8.6 Weighted binary logistic regression
8.6.1 Fitting the model
To carry out a binary logistic regression that incorporates a survey design, use svyglm()
with family=quasibinomial()
. This produces the same results as family=binomial()
but avoids a warning about non-integer numbers of successes. As with glm()
, svyglm()
models the probability that the outcome is at the non-reference level, if the outcome is a factor, or the probability that the outcome is 1, if the outcome is numeric with values 0 and 1 (see Section 6.6.2). Although not discussed in this text, survey-weighted ordinal logistic regression can be carried out using svyolr()
.
Example 8.3: Using data from adult participants in the 2019 NSDUH (nsduh2019_rmph.RData
), what is the association between lifetime marijuana use (mj_lifetime
) and age at first use of alcohol (alc_agefirst
), adjusted for age (demog_age_cat6
), sex (demog_sex
), and income (demog_income
)?
Since the question states “among adult participants”, use a domain analysis for this example.
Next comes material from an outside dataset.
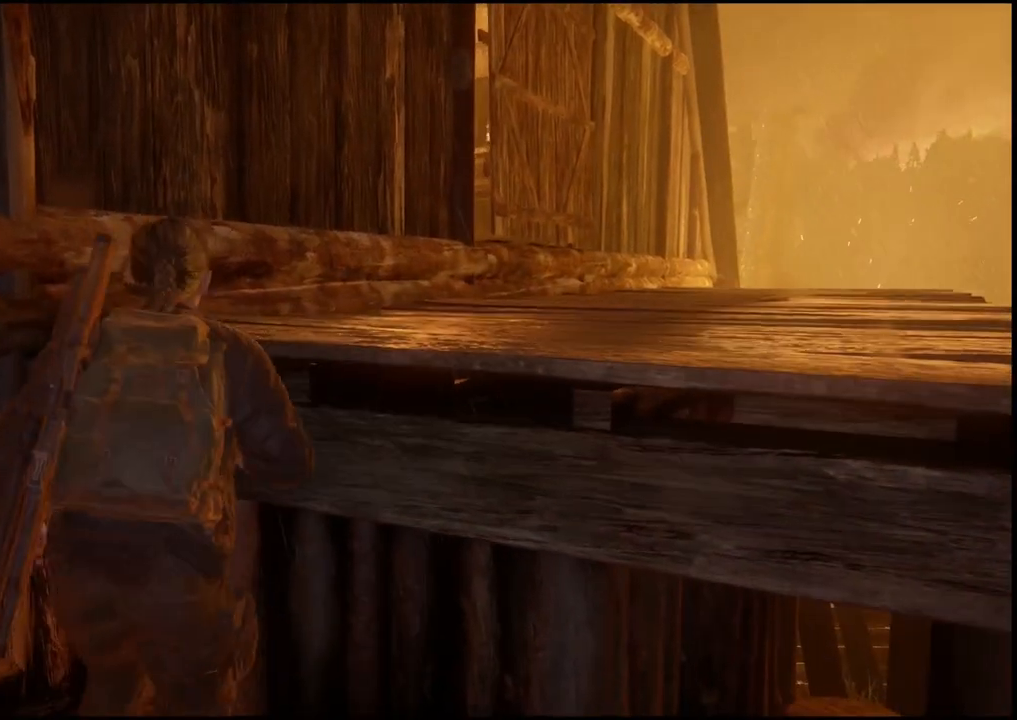
{"buttons": [], "left_stick": "up-right", "right_stick": "center", "events": [[33, "CROSS", "up"], [117, "CROSS", "down"], [233, "CROSS", "up"], [467, "left_stick", "up-right"]]}
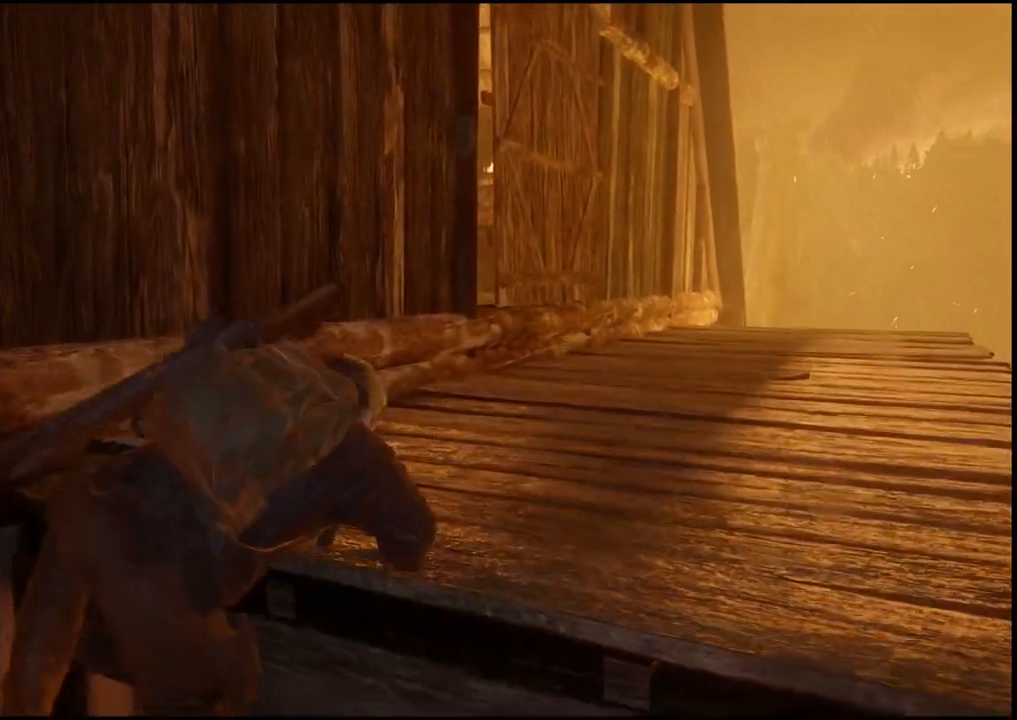
{"buttons": [], "left_stick": "up-right", "right_stick": "down-left", "events": [[400, "right_stick", "down-left"]]}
Our domain definition is based on one of the variables in the model (demog_age_cat6
) and excludes individuals at certain levels of that variable. This does not affect any of the analyses below, but does lead to an issue with tbl_regression()
as the excluded levels show up in the table, and show up multiple times. To avoid this problem, create a new version of this variable with missing values at the excluded levels and use fct_drop()
to drop the unused levels. This must be done before specifying and subsetting the design so the new variable is available to the design.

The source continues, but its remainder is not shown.